--- START ---
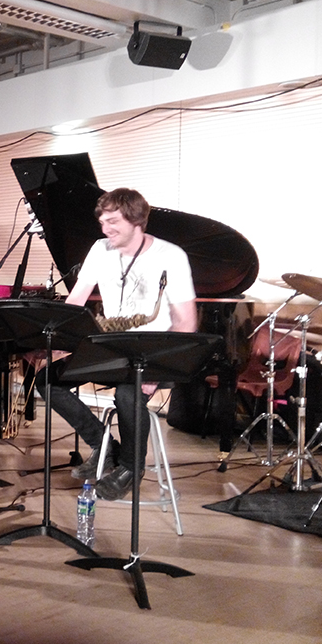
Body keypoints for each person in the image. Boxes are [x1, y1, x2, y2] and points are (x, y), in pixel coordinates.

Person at [35, 188, 197, 501]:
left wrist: (157, 370)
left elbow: (186, 322)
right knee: (47, 381)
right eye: (102, 221)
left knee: (127, 393)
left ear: (136, 221)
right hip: (111, 347)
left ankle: (130, 468)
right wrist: (58, 343)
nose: (104, 228)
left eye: (112, 221)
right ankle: (104, 445)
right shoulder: (100, 249)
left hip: (152, 354)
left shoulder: (171, 256)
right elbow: (76, 301)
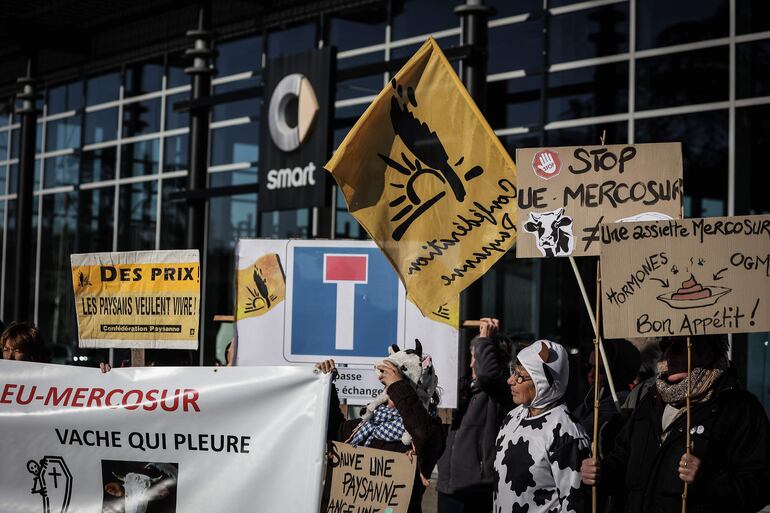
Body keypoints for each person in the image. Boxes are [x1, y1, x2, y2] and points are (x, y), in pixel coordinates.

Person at [581, 335, 770, 513]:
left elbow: (759, 486)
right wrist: (600, 472)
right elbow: (622, 458)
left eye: (679, 348)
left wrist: (706, 481)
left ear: (707, 352)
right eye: (665, 346)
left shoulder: (739, 409)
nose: (668, 355)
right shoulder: (651, 399)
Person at [317, 341, 445, 513]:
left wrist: (397, 385)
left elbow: (421, 431)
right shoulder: (371, 423)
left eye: (393, 387)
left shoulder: (429, 430)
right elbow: (334, 432)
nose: (387, 392)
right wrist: (327, 385)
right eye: (387, 388)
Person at [494, 339, 590, 513]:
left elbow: (574, 506)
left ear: (543, 382)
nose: (510, 380)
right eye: (512, 371)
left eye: (519, 376)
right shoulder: (512, 417)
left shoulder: (566, 433)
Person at [437, 318, 514, 513]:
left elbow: (487, 374)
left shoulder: (500, 389)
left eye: (477, 357)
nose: (472, 364)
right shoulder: (464, 388)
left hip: (477, 488)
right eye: (472, 357)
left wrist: (485, 339)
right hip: (448, 486)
--- END ---
In the entries above, find the line with "left ankle: (130, 468)" and the line with "left elbow: (421, 431)". Write out exactly those two lines and every line between them, pictures excluded.

SOLUTION TO THIS EXERCISE>
left ankle: (130, 468)
right wrist: (58, 343)
nose: (104, 228)
left eye: (112, 221)
right ankle: (104, 445)
right shoulder: (100, 249)
left hip: (152, 354)
left shoulder: (171, 256)
right elbow: (76, 301)
Body keypoints for each person in the image. Boxes are [x1, y1, x2, y2] and points are (x, y), in pixel coordinates.

Person at [581, 335, 770, 513]:
left elbow: (759, 486)
right wrist: (600, 472)
right elbow: (622, 458)
left eye: (679, 348)
left wrist: (706, 481)
left ear: (707, 352)
right eye: (665, 346)
left shoulder: (739, 409)
nose: (668, 355)
right shoulder: (651, 399)
Person at [317, 341, 445, 513]:
left wrist: (397, 385)
left elbow: (421, 431)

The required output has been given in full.